Texte source »

%%

Les restrictions israéliennes amendées sur les voyages en Cisjordanie exigent toujours des visiteurs qu’ils signalent leurs relations avec des Palestinien-ne-s
Sous la pression, Israël a revu une liste de restrictions draconiennes sur les étrangers en Cisjordanie, mais il maintient le même but : isoler la société palestinienne.
Par Yumna Patel
5 septembre 2022
Le gouvernement israélien a révisé, sous la pression des autorités des USA et de l’UE, une liste de restrictions draconiennes sur l’entrée des étrangers en Cisjordanie occupée, bien que des associations de défense des droits disent que la réglementation conserve toujours le même but : gestion de la démographie et isolement de la société palestinienne.
Ces restrictions révisées ont été publiées dimanche soir par le COGAT – organisme de l’armée israélienne responsable de la mise en œuvre de la loi israélienne dans le territoire palestinien occupé – dans un document de 90 pages intitulé « Procédure pour l’entrée et la résidence des étrangers dans la région de Judée Samarie », en référence au nom biblique utilisé par Israël pour la Cisjordanie.
Les nouvelles « procédures » du COGAT ont été publiées plus tôt cette année à la condamnation générale et sont entrées en vigueur en mai dernier, mais ont été reportées à plusieurs reprises en raison des pressions juridiques de l’association israélienne des droits de l’homme Hamoked.
Cette révision des restrictions publiée dimanche est revenue sur certaines des règles les plus largement critiquées, telle une stipulation antérieure disant que les étrangers qui entament des relations avec des Palestinien-ne-s doivent le faire savoir aux autorités israéliennes dans les 30 jours qui suivent le début de la dite relation.
Le nouveau document a également retiré une clause initiale stipulant que les conjoints étrangers de Palestinien-ne-s mariés depuis 27 mois devaient quitter la Cisjordanie, y laissant leur conjoint et leurs enfants, et rester hors du territoire pendant six mois pour une « période réflexion ».
Un plafonnement préalablement inscrit du nombre d’étudiants et d’enseignants pouvant s’engager dans les institutions académiques palestiniennes a lui aussi été abandonné, bien qu’aient été maintenues de lourdes restrictions sur l’entrée en Cisjordanie d’étudiants et professeurs étrangers, ainsi que d’entrepreneurs étrangers et de Palestiniens jouissant d’une double nationalité venant de l’étranger pour séjourner sur le territoire.

%%

(Entrées du jeu de données)
%%

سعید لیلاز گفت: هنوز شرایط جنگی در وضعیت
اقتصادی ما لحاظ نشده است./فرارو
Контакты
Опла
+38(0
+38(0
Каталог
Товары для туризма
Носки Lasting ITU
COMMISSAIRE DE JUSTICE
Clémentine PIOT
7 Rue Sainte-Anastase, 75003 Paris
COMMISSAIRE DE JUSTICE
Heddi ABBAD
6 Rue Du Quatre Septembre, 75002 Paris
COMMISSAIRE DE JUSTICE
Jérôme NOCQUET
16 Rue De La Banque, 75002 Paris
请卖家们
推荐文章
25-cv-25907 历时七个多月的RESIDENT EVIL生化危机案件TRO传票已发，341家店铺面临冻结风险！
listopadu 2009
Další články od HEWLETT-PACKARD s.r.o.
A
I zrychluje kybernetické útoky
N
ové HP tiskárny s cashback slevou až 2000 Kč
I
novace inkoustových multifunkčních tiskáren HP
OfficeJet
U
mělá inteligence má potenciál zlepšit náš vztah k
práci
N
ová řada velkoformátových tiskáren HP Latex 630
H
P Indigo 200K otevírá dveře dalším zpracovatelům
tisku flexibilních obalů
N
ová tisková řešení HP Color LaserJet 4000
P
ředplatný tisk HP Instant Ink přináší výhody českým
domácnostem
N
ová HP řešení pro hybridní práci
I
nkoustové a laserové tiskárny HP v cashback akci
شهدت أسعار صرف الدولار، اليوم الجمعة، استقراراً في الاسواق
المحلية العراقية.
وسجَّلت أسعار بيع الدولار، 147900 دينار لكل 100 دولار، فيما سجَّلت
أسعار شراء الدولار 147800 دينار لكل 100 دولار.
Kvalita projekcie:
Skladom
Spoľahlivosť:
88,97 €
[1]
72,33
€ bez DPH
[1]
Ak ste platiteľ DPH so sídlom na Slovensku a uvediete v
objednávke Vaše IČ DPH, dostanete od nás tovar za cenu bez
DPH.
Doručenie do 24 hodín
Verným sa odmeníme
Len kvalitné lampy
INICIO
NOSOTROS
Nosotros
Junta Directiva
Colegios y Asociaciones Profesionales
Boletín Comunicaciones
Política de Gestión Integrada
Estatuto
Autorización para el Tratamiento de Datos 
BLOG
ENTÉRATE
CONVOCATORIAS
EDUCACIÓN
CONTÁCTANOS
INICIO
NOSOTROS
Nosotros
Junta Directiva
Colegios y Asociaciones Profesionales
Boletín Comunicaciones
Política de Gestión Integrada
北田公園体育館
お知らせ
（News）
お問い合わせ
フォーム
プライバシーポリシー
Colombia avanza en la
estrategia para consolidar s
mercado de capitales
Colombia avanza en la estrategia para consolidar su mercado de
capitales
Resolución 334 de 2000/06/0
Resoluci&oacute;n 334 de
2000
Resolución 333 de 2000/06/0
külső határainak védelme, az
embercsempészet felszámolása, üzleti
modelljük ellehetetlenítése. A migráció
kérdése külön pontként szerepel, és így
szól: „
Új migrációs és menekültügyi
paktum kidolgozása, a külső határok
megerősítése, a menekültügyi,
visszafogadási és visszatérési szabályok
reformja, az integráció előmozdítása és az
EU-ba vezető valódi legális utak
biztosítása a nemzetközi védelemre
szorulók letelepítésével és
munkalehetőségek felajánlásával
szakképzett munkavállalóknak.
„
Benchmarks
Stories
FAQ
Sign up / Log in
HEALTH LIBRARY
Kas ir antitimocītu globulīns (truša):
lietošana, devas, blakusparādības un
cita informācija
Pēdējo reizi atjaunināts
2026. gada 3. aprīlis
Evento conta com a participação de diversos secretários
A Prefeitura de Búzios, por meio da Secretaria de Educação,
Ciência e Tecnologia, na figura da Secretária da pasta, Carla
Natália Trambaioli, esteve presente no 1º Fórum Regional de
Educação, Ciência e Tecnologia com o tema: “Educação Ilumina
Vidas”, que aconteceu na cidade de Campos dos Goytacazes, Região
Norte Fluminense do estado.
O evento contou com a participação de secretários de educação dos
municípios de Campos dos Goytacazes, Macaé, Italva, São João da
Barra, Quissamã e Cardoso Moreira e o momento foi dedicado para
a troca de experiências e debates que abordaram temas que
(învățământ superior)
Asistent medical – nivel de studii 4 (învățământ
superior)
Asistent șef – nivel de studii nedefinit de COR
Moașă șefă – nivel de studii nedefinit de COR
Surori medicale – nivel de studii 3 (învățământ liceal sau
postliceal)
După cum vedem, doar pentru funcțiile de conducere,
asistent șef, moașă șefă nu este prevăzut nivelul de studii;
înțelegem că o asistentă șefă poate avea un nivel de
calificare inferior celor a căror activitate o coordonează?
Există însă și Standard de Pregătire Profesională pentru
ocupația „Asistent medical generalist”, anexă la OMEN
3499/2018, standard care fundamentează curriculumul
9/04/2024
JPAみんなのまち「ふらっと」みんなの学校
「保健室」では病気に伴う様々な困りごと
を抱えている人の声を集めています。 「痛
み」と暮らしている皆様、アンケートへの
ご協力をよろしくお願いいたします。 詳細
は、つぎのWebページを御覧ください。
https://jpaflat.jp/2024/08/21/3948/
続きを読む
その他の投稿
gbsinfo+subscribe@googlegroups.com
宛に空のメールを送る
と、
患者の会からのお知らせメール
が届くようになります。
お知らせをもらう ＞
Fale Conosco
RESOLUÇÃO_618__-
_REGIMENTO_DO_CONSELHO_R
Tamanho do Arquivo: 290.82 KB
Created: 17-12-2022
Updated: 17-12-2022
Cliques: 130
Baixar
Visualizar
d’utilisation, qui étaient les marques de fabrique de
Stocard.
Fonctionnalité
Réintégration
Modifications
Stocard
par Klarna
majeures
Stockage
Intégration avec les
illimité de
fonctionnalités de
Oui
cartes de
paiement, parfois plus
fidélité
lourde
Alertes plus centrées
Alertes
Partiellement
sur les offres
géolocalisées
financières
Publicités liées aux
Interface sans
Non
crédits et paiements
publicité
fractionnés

%%

Consigne 1 »
Répondez à ces questions d'après le texte sur les restrictions israéliennes en Cisjordanie :
(a) Quel organisme a publié les restrictions révisées, et à quel moment ?
(b) Combien de pages compte le document qui les contient ?
(c) Selon la clause initiale, pendant combien de temps les conjoints étrangers devaient-ils rester hors du territoire ?
Consigne 2 » Présentez en tableau Markdown la partie des entrées qui va de leur début jusqu'à la ligne contenant « mercado de capitales », incluse. Utilisez les colonnes « Numéro » et « Ligne de l'entrée », et sautez les lignes vides.

Réponse 1 »
(a) Le COGAT, dimanche soir.
(b) 90 pages.
(c) Six mois.

Réponse 2 »
| Numéro | Ligne de l'entrée |
|---|---|
| 1 | سعید لیلاز گفت: هنوز شرایط جنگی در وضعیت |
| 2 | اقتصادی ما لحاظ نشده است./فرارو |
| 3 | Контакты |
| 4 | Опла |
| 5 | +38(0 |
| 6 | +38(0 |
| 7 | Каталог |
| 8 | Товары для туризма |
| 9 | Носки Lasting ITU |
| 10 | COMMISSAIRE DE JUSTICE |
| 11 | Clémentine PIOT |
| 12 | 7 Rue Sainte-Anastase, 75003 Paris |
| 13 | COMMISSAIRE DE JUSTICE |
| 14 | Heddi ABBAD |
| 15 | 6 Rue Du Quatre Septembre, 75002 Paris |
| 16 | COMMISSAIRE DE JUSTICE |
| 17 | Jérôme NOCQUET |
| 18 | 16 Rue De La Banque, 75002 Paris |
| 19 | 请卖家们 |
| 20 | 推荐文章 |
| 21 | 25-cv-25907 历时七个多月的RESIDENT EVIL生化危机案件TRO传票已发，341家店铺面临冻结风险！ |
| 22 | listopadu 2009 |
| 23 | Další články od HEWLETT-PACKARD s.r.o. |
| 24 | A |
| 25 | I zrychluje kybernetické útoky |
| 26 | N |
| 27 | ové HP tiskárny s cashback slevou až 2000 Kč |
| 28 | I |
| 29 | novace inkoustových multifunkčních tiskáren HP |
| 30 | OfficeJet |
| 31 | U |
| 32 | mělá inteligence má potenciál zlepšit náš vztah k |
| 33 | práci |
| 34 | N |
| 35 | ová řada velkoformátových tiskáren HP Latex 630 |
| 36 | H |
| 37 | P Indigo 200K otevírá dveře dalším zpracovatelům |
| 38 | tisku flexibilních obalů |
| 39 | N |
| 40 | ová tisková řešení HP Color LaserJet 4000 |
| 41 | P |
| 42 | ředplatný tisk HP Instant Ink přináší výhody českým |
| 43 | domácnostem |
| 44 | N |
| 45 | ová HP řešení pro hybridní práci |
| 46 | I |
| 47 | nkoustové a laserové tiskárny HP v cashback akci |
| 48 | شهدت أسعار صرف الدولار، اليوم الجمعة، استقراراً في الاسواق |
| 49 | المحلية العراقية. |
| 50 | وسجَّلت أسعار بيع الدولار، 147900 دينار لكل 100 دولار، فيما سجَّلت |
| 51 | أسعار شراء الدولار 147800 دينار لكل 100 دولار. |
| 52 | Kvalita projekcie: |
| 53 | Skladom |
| 54 | Spoľahlivosť: |
| 55 | 88,97 € |
| 56 | [1] |
| 57 | 72,33 |
| 58 | € bez DPH |
| 59 | [1] |
| 60 | Ak ste platiteľ DPH so sídlom na Slovensku a uvediete v |
| 61 | objednávke Vaše IČ DPH, dostanete od nás tovar za cenu bez |
| 62 | DPH. |
| 63 | Doručenie do 24 hodín |
| 64 | Verným sa odmeníme |
| 65 | Len kvalitné lampy |
| 66 | INICIO |
| 67 | NOSOTROS |
| 68 | Nosotros |
| 69 | Junta Directiva |
| 70 | Colegios y Asociaciones Profesionales |
| 71 | Boletín Comunicaciones |
| 72 | Política de Gestión Integrada |
| 73 | Estatuto |
| 74 | Autorización para el Tratamiento de Datos  |
| 75 | BLOG |
| 76 | ENTÉRATE |
| 77 | CONVOCATORIAS |
| 78 | EDUCACIÓN |
| 79 | CONTÁCTANOS |
| 80 | INICIO |
| 81 | NOSOTROS |
| 82 | Nosotros |
| 83 | Junta Directiva |
| 84 | Colegios y Asociaciones Profesionales |
| 85 | Boletín Comunicaciones |
| 86 | Política de Gestión Integrada |
| 87 | 北田公園体育館 |
| 88 | お知らせ |
| 89 | （News） |
| 90 | お問い合わせ |
| 91 | フォーム |
| 92 | プライバシーポリシー |
| 93 | Colombia avanza en la |
| 94 | estrategia para consolidar s |
| 95 | mercado de capitales |